▸ Exercise aim:
Revise the lines of this material by changing every instance of "common name" to "vernacular name", leaving all other text unchanged.
-------- Data to process --------
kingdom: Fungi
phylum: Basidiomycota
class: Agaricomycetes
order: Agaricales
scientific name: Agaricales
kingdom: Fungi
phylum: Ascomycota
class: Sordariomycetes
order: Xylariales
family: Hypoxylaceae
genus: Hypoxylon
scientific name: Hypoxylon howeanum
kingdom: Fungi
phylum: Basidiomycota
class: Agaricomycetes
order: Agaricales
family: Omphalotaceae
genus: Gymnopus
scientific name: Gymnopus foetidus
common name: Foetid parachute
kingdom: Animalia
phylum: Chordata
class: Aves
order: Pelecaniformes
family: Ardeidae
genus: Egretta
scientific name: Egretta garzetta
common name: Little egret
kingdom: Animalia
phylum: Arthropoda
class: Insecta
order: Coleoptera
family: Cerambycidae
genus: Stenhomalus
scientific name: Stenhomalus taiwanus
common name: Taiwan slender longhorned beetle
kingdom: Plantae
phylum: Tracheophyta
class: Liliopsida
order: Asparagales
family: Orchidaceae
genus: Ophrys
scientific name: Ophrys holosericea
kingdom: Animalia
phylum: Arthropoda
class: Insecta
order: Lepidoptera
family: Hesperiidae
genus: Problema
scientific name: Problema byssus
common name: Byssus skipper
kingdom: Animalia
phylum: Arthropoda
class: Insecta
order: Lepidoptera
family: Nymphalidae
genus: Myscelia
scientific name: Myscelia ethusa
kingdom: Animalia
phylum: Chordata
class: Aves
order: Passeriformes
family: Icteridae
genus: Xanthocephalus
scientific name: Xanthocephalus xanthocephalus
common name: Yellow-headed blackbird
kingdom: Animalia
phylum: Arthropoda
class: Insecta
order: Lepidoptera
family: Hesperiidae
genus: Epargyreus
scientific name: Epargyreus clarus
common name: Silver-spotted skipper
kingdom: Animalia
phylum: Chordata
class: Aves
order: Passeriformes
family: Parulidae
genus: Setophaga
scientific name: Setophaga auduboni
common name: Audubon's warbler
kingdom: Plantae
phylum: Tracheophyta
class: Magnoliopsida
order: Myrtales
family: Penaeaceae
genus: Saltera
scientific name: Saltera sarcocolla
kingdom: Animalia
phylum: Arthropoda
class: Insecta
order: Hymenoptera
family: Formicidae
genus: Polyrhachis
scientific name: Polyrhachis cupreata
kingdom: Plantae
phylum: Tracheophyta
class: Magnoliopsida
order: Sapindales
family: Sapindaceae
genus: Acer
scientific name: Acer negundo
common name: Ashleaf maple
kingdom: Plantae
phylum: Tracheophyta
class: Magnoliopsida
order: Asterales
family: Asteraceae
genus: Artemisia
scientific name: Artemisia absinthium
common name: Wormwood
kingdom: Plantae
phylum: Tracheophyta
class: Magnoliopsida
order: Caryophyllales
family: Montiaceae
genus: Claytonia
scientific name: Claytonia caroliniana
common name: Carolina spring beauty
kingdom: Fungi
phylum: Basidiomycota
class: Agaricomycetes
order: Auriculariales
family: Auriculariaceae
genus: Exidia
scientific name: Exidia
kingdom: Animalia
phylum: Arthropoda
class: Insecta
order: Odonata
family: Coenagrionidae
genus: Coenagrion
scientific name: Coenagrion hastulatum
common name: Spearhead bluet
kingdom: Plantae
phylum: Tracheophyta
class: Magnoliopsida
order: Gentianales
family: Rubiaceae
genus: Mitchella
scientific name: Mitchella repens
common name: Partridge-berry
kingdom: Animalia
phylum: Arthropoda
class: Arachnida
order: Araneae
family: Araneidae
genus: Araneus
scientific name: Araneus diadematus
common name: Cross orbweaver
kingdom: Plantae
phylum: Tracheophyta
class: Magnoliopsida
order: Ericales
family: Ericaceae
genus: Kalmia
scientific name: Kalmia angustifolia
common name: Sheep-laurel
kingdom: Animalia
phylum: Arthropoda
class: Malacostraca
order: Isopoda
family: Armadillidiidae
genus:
--------
▸ Solution for this task:
kingdom: Fungi
phylum: Basidiomycota
class: Agaricomycetes
order: Agaricales
scientific name: Agaricales
kingdom: Fungi
phylum: Ascomycota
class: Sordariomycetes
order: Xylariales
family: Hypoxylaceae
genus: Hypoxylon
scientific name: Hypoxylon howeanum
kingdom: Fungi
phylum: Basidiomycota
class: Agaricomycetes
order: Agaricales
family: Omphalotaceae
genus: Gymnopus
scientific name: Gymnopus foetidus
vernacular name: Foetid parachute
kingdom: Animalia
phylum: Chordata
class: Aves
order: Pelecaniformes
family: Ardeidae
genus: Egretta
scientific name: Egretta garzetta
vernacular name: Little egret
kingdom: Animalia
phylum: Arthropoda
class: Insecta
order: Coleoptera
family: Cerambycidae
genus: Stenhomalus
scientific name: Stenhomalus taiwanus
vernacular name: Taiwan slender longhorned beetle
kingdom: Plantae
phylum: Tracheophyta
class: Liliopsida
order: Asparagales
family: Orchidaceae
genus: Ophrys
scientific name: Ophrys holosericea
kingdom: Animalia
phylum: Arthropoda
class: Insecta
order: Lepidoptera
family: Hesperiidae
genus: Problema
scientific name: Problema byssus
vernacular name: Byssus skipper
kingdom: Animalia
phylum: Arthropoda
class: Insecta
order: Lepidoptera
family: Nymphalidae
genus: Myscelia
scientific name: Myscelia ethusa
kingdom: Animalia
phylum: Chordata
class: Aves
order: Passeriformes
family: Icteridae
genus: Xanthocephalus
scientific name: Xanthocephalus xanthocephalus
vernacular name: Yellow-headed blackbird
kingdom: Animalia
phylum: Arthropoda
class: Insecta
order: Lepidoptera
family: Hesperiidae
genus: Epargyreus
scientific name: Epargyreus clarus
vernacular name: Silver-spotted skipper
kingdom: Animalia
phylum: Chordata
class: Aves
order: Passeriformes
family: Parulidae
genus: Setophaga
scientific name: Setophaga auduboni
vernacular name: Audubon's warbler
kingdom: Plantae
phylum: Tracheophyta
class: Magnoliopsida
order: Myrtales
family: Penaeaceae
genus: Saltera
scientific name: Saltera sarcocolla
kingdom: Animalia
phylum: Arthropoda
class: Insecta
order: Hymenoptera
family: Formicidae
genus: Polyrhachis
scientific name: Polyrhachis cupreata
kingdom: Plantae
phylum: Tracheophyta
class: Magnoliopsida
order: Sapindales
family: Sapindaceae
genus: Acer
scientific name: Acer negundo
vernacular name: Ashleaf maple
kingdom: Plantae
phylum: Tracheophyta
class: Magnoliopsida
order: Asterales
family: Asteraceae
genus: Artemisia
scientific name: Artemisia absinthium
vernacular name: Wormwood
kingdom: Plantae
phylum: Tracheophyta
class: Magnoliopsida
order: Caryophyllales
family: Montiaceae
genus: Claytonia
scientific name: Claytonia caroliniana
vernacular name: Carolina spring beauty
kingdom: Fungi
phylum: Basidiomycota
class: Agaricomycetes
order: Auriculariales
family: Auriculariaceae
genus: Exidia
scientific name: Exidia
kingdom: Animalia
phylum: Arthropoda
class: Insecta
order: Odonata
family: Coenagrionidae
genus: Coenagrion
scientific name: Coenagrion hastulatum
vernacular name: Spearhead bluet
kingdom: Plantae
phylum: Tracheophyta
class: Magnoliopsida
order: Gentianales
family: Rubiaceae
genus: Mitchella
scientific name: Mitchella repens
vernacular name: Partridge-berry
kingdom: Animalia
phylum: Arthropoda
class: Arachnida
order: Araneae
family: Araneidae
genus: Araneus
scientific name: Araneus diadematus
vernacular name: Cross orbweaver
kingdom: Plantae
phylum: Tracheophyta
class: Magnoliopsida
order: Ericales
family: Ericaceae
genus: Kalmia
scientific name: Kalmia angustifolia
vernacular name: Sheep-laurel
kingdom: Animalia
phylum: Arthropoda
class: Malacostraca
order: Isopoda
family: Armadillidiidae
genus:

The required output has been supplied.